## Start TEXT TO READ

Thursday, September 29, 2011

Ode to Beverages

I have a terrible sense of smell.  No, really.  It's terrible. In the past two years living with my charming housemates at "The Cottage," a tiny home whose unfortunate floor plan had been remodeled countless times since the house was erected in 1911, I can't count the number of times a mysterious smell would drift out of some ancient crevice of the house into the living room and a housemate would grimace, turn to me, and say, "Do you smell that?" 

No.  I never did.  It's lucky that I don't wander around smelling homeless all the time (at least no one has ever accused me of this). 

There are two unfortunate things that spring from this weird semi-disability:  Scent is the strongest sense tied to memory, and the sense of smell is also closely tied to taste.  This means that very rarely do I have the experience in which a scent will hit me and cause a flood of memories to come back, and I don't think I'll ever be that much of a "foodie," since I don't have a keen sense of taste either. 

But this morning, as I sipped and truly savored my soy pumpkin spice latte, I discovered my own shortcut around both of those unfortunate disabilities: beverages.  As I enjoyed the warm comfort of my latte, all of a sudden Jamie was standing next to me and we were chatting about something in the St. John's Starbucks that she kept in business during her college career.  This made me think about the whiskey I had been sipping last night, and how, as I savored the warm musky burn, I was actually sitting next to Zach at the Fixin' To as he got lost in a flood of thoughts about a moment he shared with a homeless man on the bus that day. 

In the past few months since graduating, almost all of my close friends have moved away, one by one, to chase their next dreams.  Thankfully, each one of them has left me a beverage.  Chai tea puts me in the sweet and calming presence of Hillary, her intense blue eyes attentively listening.  The right vanilla latte pulls me back to the Flying M Coffee House with Katie, Haley, Lauren, and Liz, talking about inappropriate things way too loud for way too long.  A good craft beer transports me to my parents in Plew's Brews the weekend they rushed up to Portland to be with me or just in their living room in Boise, a cup of milk puts me in the kitchen shooting shit with my brother at 3:00 a.m.  The list goes on and on.

So this morning, I raise my cup to beverages.

(...Pun intended.)

And, I thank each of my loved ones for giving me a beverage that can instantly take me back to our time together, and that we will enjoy together again next time we meet. 

Wednesday, September 28, 2011

Then I confess, hear on my knee...

...before High Heaven and you
That before you, and next unto high heaven,
I love

COHEED AND CAMBRIA.

That's right.  I tired of hiding it.  "Danielle," you may say, "Are you a 16 year old boy?  For what reason have you not grown out of that phase?  Why would you like such a band?"  Worse yet, you might say, "Who the hell is Coheed and Cambria?"

Alright.  So maybe my love of Coheed and Cambria springs from a deeply held desire not to grow up.  Maybe it speaks to poor taste.  Maybe it speaks to AWESOME taste.

## End TEXT TO READ

*TASKS:*
a - Which beverages are named in the blog entry "Ode to Beverages"? List every one.
b - Write out the part of the blog entry word for word, from the words containing "There are two" through "of taste either.".

## Start DATA SHOWN

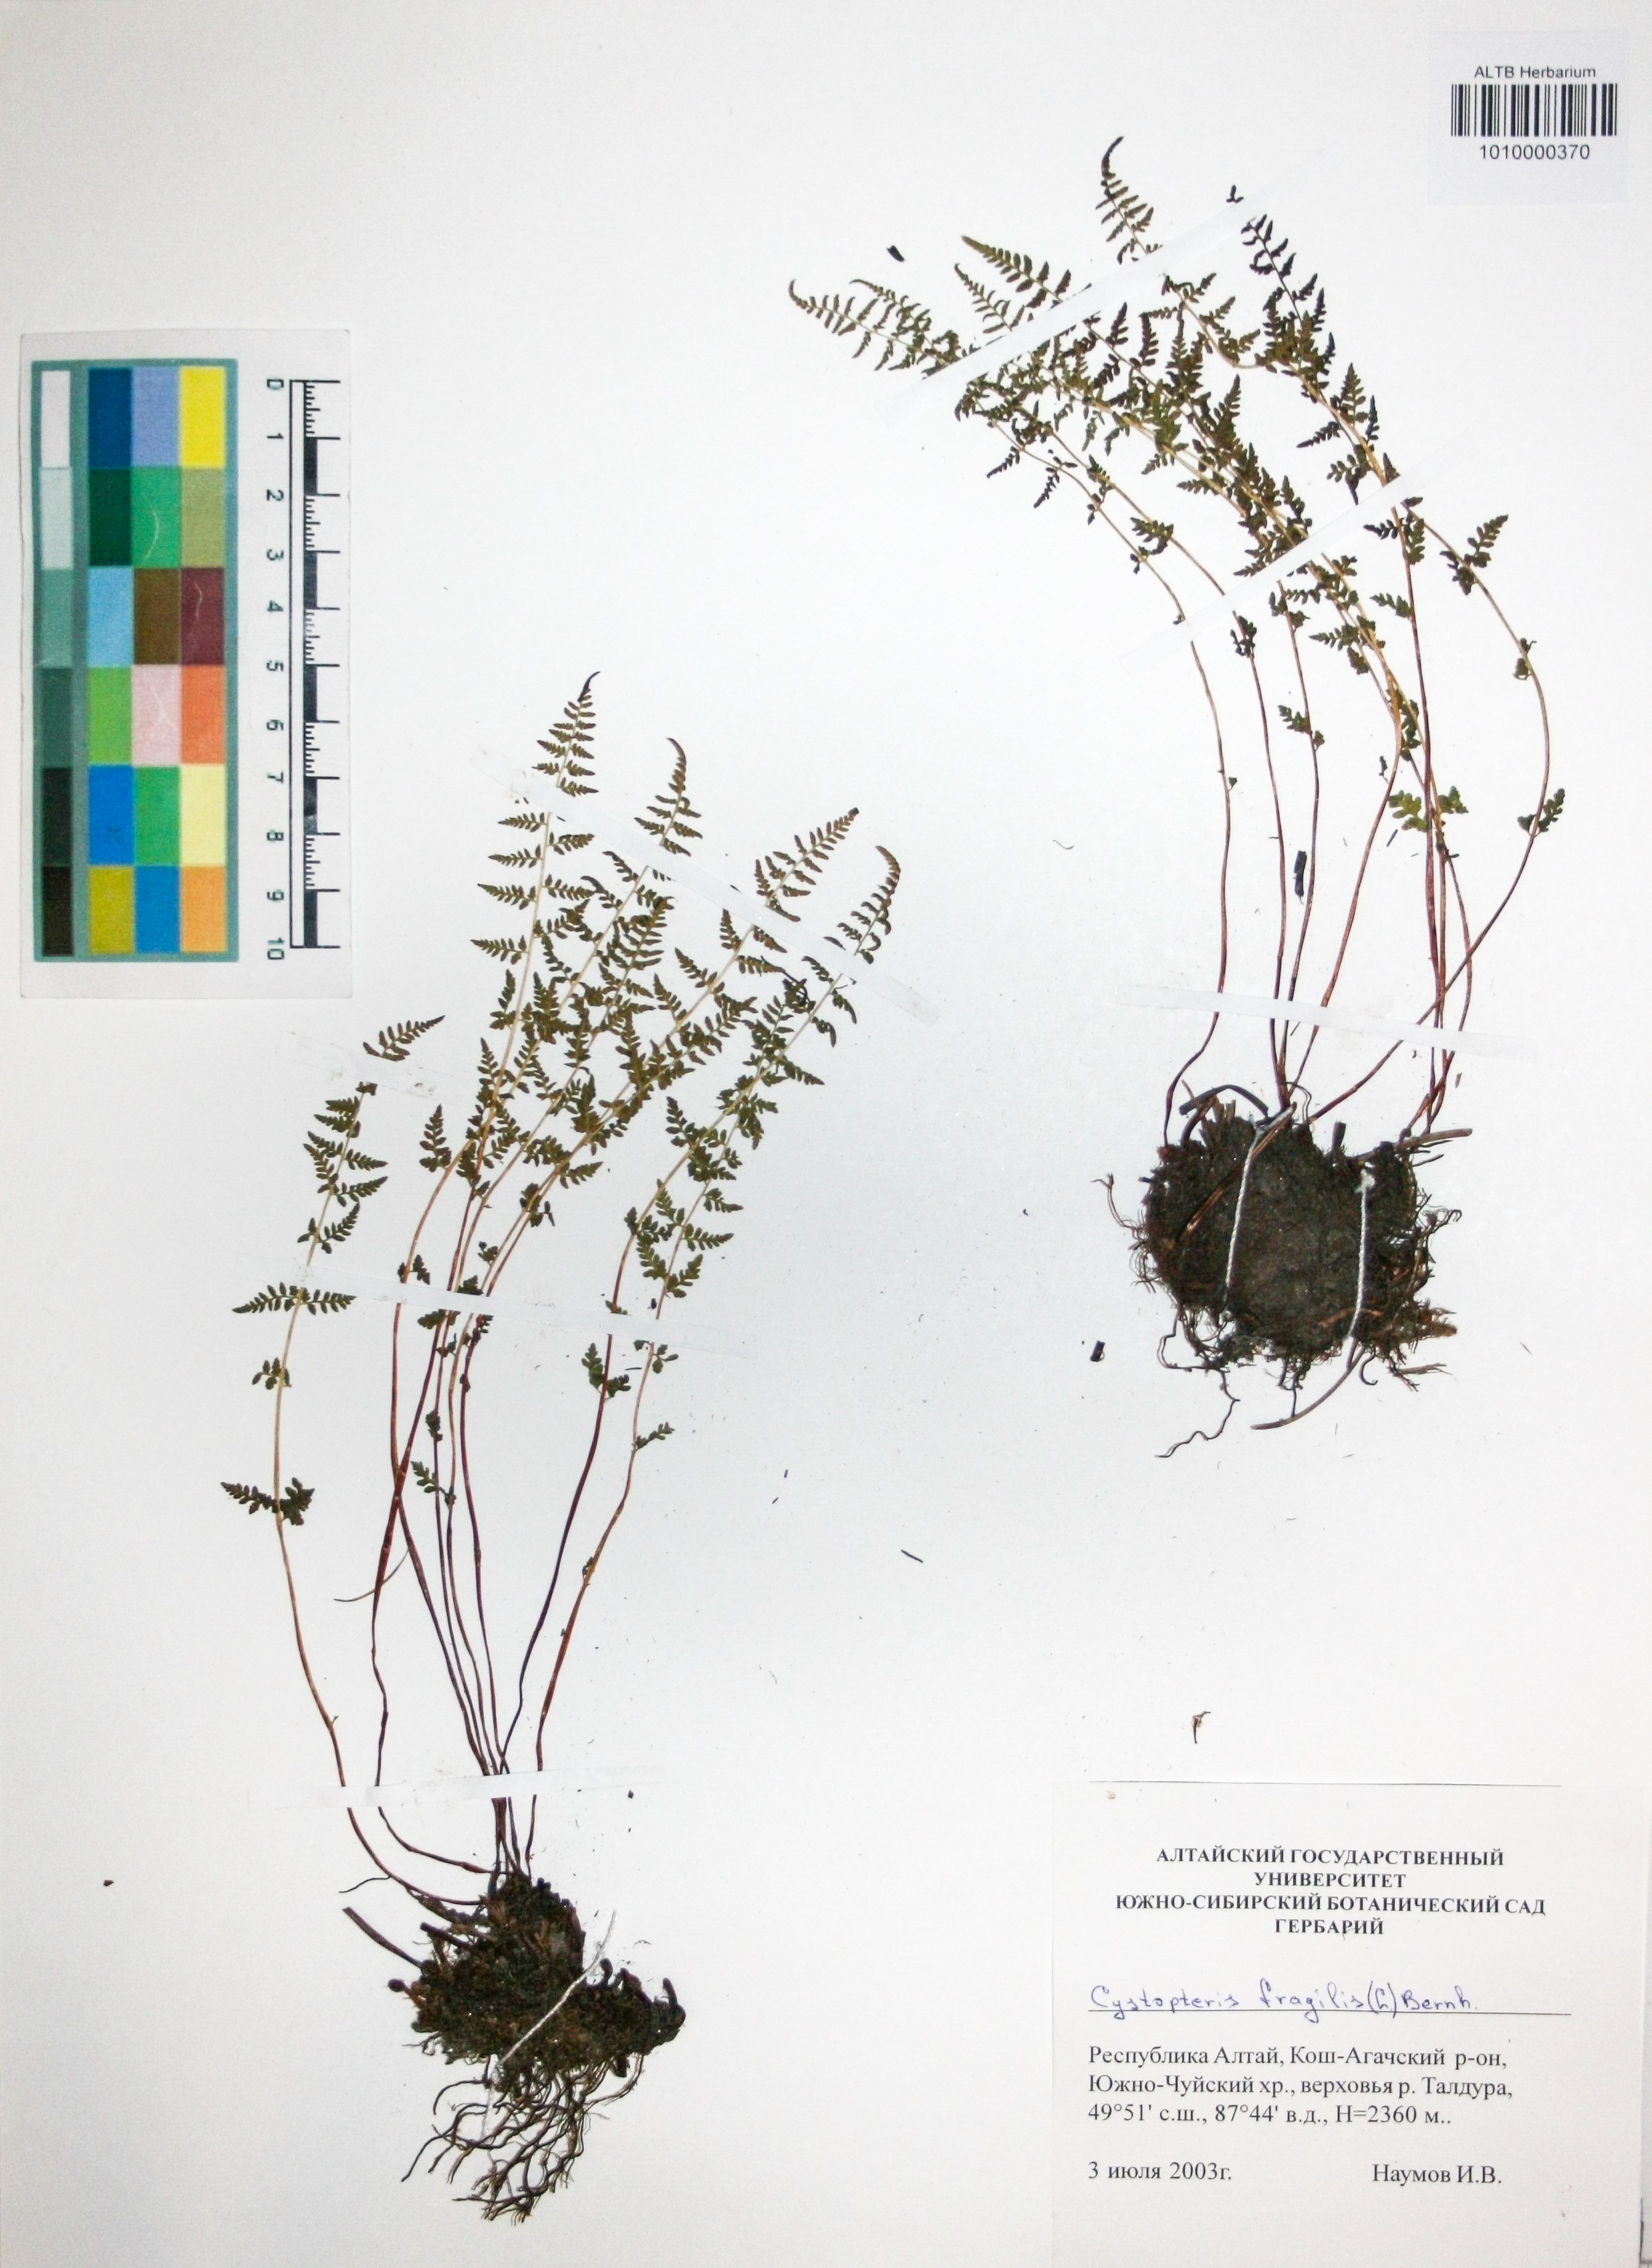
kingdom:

## End DATA SHOWN

*SOLUTIONS BELOW:*
a -
- soy pumpkin spice latte
- whiskey
- chai tea
- vanilla latte
- craft beer
- milk

b -
There are two unfortunate things that spring from this weird semi-disability:  Scent is the strongest sense tied to memory, and the sense of smell is also closely tied to taste.  This means that very rarely do I have the experience in which a scent will hit me and cause a flood of memories to come back, and I don't think I'll ever be that much of a "foodie," since I don't have a keen sense of taste either.